> _SUPPLIED TEXT_
====================

Austria expects up to 10,000 men, women and children to arrive at its border on Sunday (Sept. 6) alone. In the border town of Nickelsdorf, exhausted but smiling families were being taken by train to the capital Vienna. Most plan to continue their journey into Germany, where refugees have been greeted with open arms.

On Saturday, hundreds more left Hungary’s capital Budapest on foot, having been stuck for days there as the government tried to stop them from reaching Western Europe.

“We want bus,” men shouted as they marched on a national road outside Budapest, intent on moving forward no matter how tired and sore they already were. Hungary deployed over 100 buses over to the Austrian border last week, but it now says it has done enough.

Further south, at the border with Serbia, another thousand refugees, many from war-torn Syria, poured into Hungary by foot. Many of them were families with small children.

They are part of an unprecedented influx of people escaping conflicts in the Middle East.

According to official estimates, thousands of people cross the so-called Balkan route every day, which goes from the Greek mainland through Macedonia and Serbia before reaching Hungary’s EU external border with Serbia.

Over 140,000 migrants have been registered entering Hungary this year, as part of a huge wave of people seeking to reach Europe by boat across the Mediterranean or by land across the Balkan peninsula.

Hungary has lashed out at Germany, which expects 800,000 asylum seekers this year, for saying it would accept requests from Syrians regardless of where they entered the European Union, contrary to EU rules. Hungarian’s right-wing government says this encourages migrants to come, and it has been building a fence and tightening migration rules in a bid to seal the country’s southern border to migrants as of Sept. 15.

====================

Entries from a data source:
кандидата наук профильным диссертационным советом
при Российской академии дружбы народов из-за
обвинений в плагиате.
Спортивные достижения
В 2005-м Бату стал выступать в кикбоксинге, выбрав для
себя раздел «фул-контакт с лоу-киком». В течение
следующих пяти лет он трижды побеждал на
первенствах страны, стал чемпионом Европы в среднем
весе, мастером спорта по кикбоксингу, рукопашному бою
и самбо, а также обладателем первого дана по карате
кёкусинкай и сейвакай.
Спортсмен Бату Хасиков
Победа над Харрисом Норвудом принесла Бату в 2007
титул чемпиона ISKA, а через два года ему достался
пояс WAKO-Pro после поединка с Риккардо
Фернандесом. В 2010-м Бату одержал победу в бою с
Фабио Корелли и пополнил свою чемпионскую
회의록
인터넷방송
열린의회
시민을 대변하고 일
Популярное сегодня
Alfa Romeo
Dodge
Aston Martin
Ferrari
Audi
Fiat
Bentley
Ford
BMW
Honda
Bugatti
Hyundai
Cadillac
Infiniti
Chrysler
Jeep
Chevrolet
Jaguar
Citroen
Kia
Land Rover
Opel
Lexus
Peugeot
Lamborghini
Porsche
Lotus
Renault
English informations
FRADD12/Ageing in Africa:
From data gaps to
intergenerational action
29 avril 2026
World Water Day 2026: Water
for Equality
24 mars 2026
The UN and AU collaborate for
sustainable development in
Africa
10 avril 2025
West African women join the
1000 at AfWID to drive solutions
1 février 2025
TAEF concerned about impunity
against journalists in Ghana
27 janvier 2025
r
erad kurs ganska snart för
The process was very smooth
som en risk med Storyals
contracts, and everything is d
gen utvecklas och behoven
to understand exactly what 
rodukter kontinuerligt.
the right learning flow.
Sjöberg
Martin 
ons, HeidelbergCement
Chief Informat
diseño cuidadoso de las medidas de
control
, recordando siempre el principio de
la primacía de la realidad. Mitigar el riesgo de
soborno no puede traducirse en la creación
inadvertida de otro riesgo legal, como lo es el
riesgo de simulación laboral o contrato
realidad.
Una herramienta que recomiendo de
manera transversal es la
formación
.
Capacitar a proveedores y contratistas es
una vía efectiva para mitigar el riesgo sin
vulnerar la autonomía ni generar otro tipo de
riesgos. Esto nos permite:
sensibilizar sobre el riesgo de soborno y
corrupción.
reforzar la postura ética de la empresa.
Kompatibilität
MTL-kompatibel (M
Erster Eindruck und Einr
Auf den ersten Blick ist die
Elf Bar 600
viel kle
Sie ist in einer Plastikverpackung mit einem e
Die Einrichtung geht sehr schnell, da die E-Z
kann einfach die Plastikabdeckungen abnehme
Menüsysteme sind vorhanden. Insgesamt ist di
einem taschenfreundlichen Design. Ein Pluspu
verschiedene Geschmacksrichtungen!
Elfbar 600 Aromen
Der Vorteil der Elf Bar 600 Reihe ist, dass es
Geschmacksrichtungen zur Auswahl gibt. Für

====================

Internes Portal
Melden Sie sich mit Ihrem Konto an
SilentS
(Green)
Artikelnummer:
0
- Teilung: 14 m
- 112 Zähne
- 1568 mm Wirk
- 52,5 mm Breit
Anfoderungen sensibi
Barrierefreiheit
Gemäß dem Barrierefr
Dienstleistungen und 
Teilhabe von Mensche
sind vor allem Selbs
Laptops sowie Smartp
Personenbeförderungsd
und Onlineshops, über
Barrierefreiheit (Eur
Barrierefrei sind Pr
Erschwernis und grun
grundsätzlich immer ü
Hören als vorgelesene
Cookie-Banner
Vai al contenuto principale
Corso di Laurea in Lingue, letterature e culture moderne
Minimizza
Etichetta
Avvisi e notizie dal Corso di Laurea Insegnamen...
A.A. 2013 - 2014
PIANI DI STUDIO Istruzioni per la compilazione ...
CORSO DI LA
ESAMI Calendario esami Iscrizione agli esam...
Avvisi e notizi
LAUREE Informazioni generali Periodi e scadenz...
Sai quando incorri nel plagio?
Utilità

====================

> _EXERCISE TASKS_
1. Do these statements agree with the refugee report? (a) Hungary sent more than 100 buses to the Austrian border last week. (b) Germany expects 140,000 asylum seekers this year. (c) Most of the families arriving in Nickelsdorf plan to stay in Austria. Answer yes or no for each, quoting the words of the report that decide it.
2. Can you reproduce the refugee report word for word between "Over 140,000 migrants" and "of Sept. 15.", inclusive?

> _ANSWER SET_
1.
(a) Yes: "Hungary deployed over 100 buses over to the Austrian border last week"
(b) No: "Germany, which expects 800,000 asylum seekers this year"
(c) No: "Most plan to continue their journey into Germany"

2.
Over 140,000 migrants have been registered entering Hungary this year, as part of a huge wave of people seeking to reach Europe by boat across the Mediterranean or by land across the Balkan peninsula.

Hungary has lashed out at Germany, which expects 800,000 asylum seekers this year, for saying it would accept requests from Syrians regardless of where they entered the European Union, contrary to EU rules. Hungarian’s right-wing government says this encourages migrants to come, and it has been building a fence and tightening migration rules in a bid to seal the country’s southern border to migrants as of Sept. 15.